What the task requires: Locate every line in the records below that holds the word "shoulder" and return each one.

(Listed entries Opens)

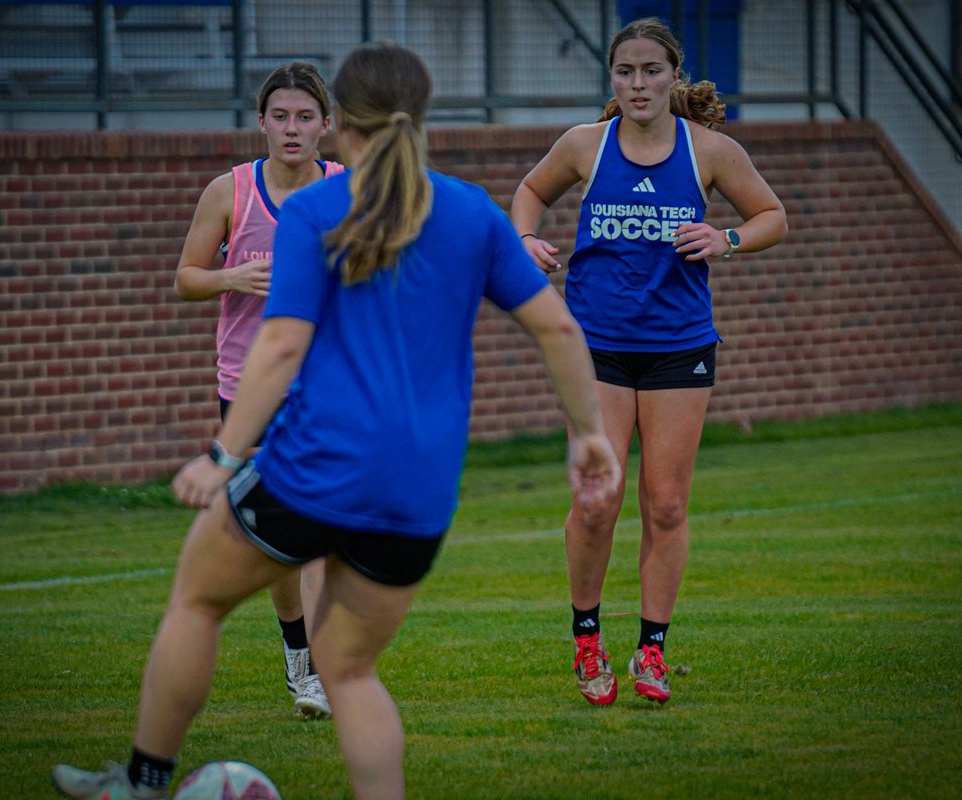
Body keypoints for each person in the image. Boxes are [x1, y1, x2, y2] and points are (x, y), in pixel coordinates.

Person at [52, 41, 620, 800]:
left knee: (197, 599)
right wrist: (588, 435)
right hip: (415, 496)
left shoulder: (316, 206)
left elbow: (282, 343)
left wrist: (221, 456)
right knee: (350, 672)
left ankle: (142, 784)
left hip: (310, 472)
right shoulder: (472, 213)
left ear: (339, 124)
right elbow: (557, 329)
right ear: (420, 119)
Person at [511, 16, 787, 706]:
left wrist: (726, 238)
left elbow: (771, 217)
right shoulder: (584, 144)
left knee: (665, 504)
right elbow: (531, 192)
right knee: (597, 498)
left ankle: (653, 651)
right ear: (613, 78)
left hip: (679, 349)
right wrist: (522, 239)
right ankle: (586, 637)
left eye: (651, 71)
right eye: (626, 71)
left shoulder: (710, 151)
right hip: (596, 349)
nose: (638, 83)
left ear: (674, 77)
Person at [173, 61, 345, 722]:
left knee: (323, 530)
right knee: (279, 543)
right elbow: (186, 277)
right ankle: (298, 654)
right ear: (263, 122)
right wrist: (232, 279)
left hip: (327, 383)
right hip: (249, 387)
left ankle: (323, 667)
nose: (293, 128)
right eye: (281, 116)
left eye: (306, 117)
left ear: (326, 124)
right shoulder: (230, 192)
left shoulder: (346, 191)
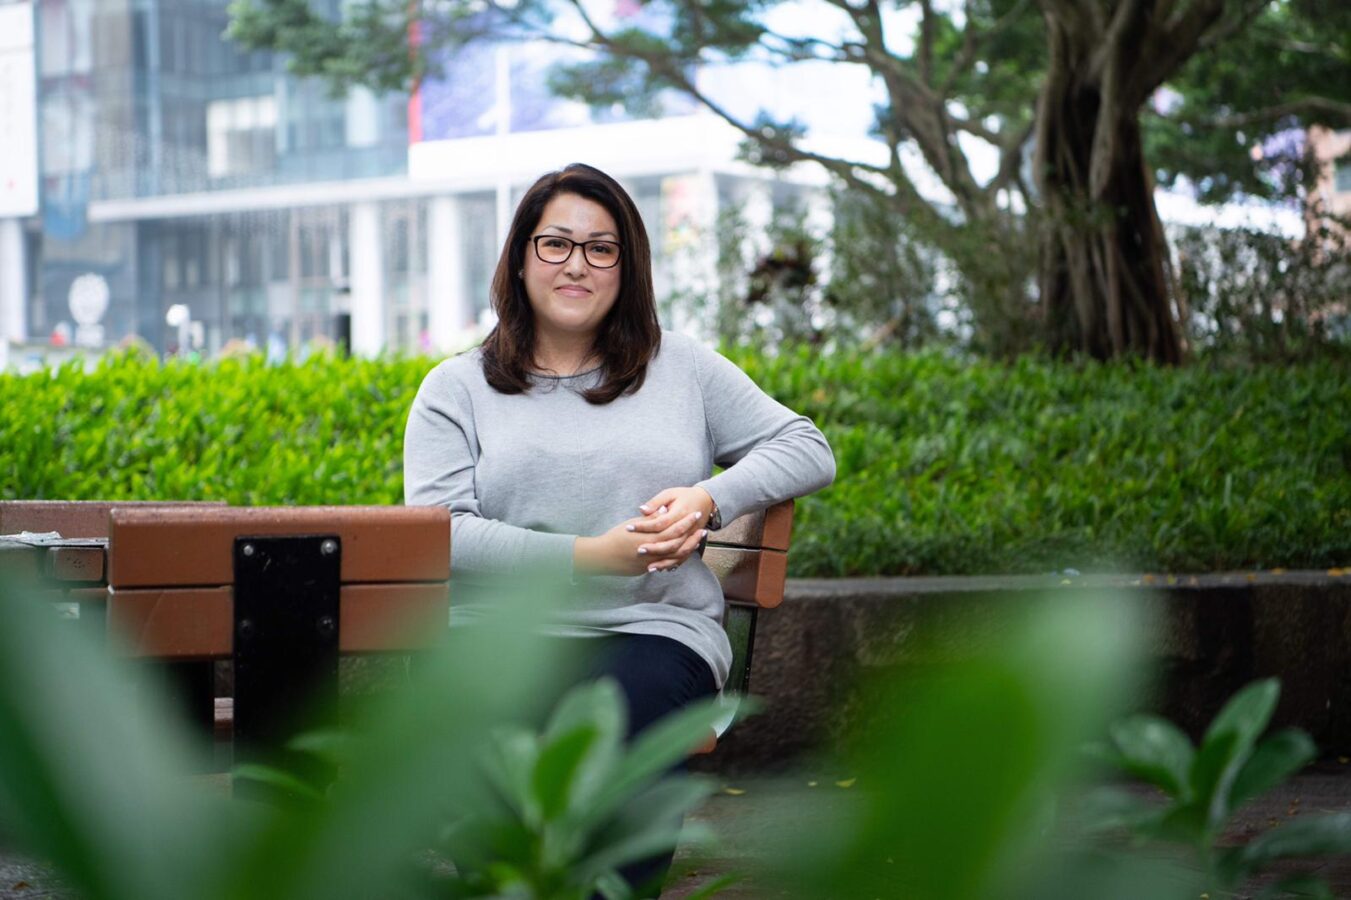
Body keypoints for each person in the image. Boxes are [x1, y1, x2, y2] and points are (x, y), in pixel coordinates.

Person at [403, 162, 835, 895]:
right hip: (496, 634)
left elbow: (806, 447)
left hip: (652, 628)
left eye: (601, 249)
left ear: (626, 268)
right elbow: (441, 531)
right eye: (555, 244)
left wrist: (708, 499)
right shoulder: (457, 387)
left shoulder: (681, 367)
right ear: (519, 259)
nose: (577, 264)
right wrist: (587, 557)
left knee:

(Listed entries Closes)

Exercise result:
left shoulder: (316, 206)
right shoulder: (472, 213)
right shoulder: (584, 144)
left shoulder: (710, 151)
right shoulder: (230, 192)
left shoulder: (346, 191)
right shoulder: (457, 387)
left shoulder: (681, 367)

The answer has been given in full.